William Barker Cushing (1842-1874) was a daring and skilled naval officer in the United States Navy during the American Civil War. Born on November 4, 1842, in Delafield, Wisconsin, Cushing hailed from a family with a strong naval tradition. His father, Milton B. Cushing, was a naval officer, and this influence likely played a role in William's decision to pursue a career in the navy.

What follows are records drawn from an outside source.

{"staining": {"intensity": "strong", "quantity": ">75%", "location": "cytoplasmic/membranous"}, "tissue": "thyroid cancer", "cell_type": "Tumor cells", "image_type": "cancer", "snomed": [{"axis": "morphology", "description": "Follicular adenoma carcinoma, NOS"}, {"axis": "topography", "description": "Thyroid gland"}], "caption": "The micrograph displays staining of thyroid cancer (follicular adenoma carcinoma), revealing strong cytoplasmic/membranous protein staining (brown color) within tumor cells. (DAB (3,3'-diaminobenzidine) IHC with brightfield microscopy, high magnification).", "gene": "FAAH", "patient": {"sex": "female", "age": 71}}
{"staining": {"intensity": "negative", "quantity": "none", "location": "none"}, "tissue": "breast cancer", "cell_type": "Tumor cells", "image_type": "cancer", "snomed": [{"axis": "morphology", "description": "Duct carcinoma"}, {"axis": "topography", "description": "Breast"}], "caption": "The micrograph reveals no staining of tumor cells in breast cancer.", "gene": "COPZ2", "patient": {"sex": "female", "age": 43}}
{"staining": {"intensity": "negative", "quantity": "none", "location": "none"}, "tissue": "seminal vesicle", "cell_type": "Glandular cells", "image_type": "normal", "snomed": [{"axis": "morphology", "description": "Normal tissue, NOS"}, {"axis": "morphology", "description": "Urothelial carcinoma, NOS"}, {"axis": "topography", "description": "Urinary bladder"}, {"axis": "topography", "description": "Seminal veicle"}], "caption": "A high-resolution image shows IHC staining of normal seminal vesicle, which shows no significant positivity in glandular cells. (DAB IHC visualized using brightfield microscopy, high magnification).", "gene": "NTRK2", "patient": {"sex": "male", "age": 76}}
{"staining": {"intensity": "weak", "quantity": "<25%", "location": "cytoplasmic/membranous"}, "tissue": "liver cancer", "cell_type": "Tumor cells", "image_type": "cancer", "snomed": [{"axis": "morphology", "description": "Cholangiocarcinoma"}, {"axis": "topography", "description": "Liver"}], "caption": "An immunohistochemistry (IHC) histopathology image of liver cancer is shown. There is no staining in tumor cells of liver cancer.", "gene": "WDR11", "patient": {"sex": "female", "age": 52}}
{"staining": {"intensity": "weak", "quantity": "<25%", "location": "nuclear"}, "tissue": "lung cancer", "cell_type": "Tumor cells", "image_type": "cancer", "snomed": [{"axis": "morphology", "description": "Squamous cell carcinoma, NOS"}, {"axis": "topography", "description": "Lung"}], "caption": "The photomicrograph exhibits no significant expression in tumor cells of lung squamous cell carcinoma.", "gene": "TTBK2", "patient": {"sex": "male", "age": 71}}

Cushing's most famous exploit occurred during the Civil War when he led a daring and successful raid against the Confederate ironclad CSS Albemarle in October 1864. At the time, the Albemarle posed a significant threat to Union naval operations in North Carolina's inland waters. In a daring nighttime mission, Cushing and a small crew navigated the Roanoke River and approached the anchored Albemarle. Under heavy fire, Cushing managed to attach a spar torpedo to the Confederate vessel, causing a massive explosion that sank the ironclad. This audacious and successful mission earned Cushing national acclaim and established him as a hero.

Cushing's bravery came at a cost, as he was seriously wounded during the daring raid. Despite his injuries, he managed to evade capture and return to Union lines. His exploits brought him fame and earned him promotion to the rank of lieutenant commander.

After the Civil War, Cushing continued his naval career and served in various capacities. Tragically, his life was cut short when he died by drowning on December 17, 1874, at the young age of 32. The circumstances surrounding his death remain somewhat unclear, but it is believed that it may have been related to heavy drinking and depression.

William B. Cushing's legacy lives on through his daring raid on the CSS Albemarle, which is often cited as one of the most audacious exploits of the Civil War. His courage and determination in the face of adversity have solidified his place in naval history.